_Work to be completed:_
Scan the data below and pick out the lines containing the word "jest".

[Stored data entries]
——————————

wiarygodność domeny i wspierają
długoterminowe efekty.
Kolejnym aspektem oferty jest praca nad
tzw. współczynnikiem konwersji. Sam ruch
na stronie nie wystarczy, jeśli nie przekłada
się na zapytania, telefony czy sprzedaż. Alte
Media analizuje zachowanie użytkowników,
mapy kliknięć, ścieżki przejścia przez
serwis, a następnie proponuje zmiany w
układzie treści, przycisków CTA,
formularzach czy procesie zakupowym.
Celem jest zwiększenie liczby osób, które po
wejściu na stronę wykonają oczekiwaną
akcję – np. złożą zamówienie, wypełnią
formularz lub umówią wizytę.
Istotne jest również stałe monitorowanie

——————————

_Finished exercise:_
Kolejnym aspektem oferty jest praca nad
Celem jest zwiększenie liczby osób, które po
Istotne jest również stałe monitorowanie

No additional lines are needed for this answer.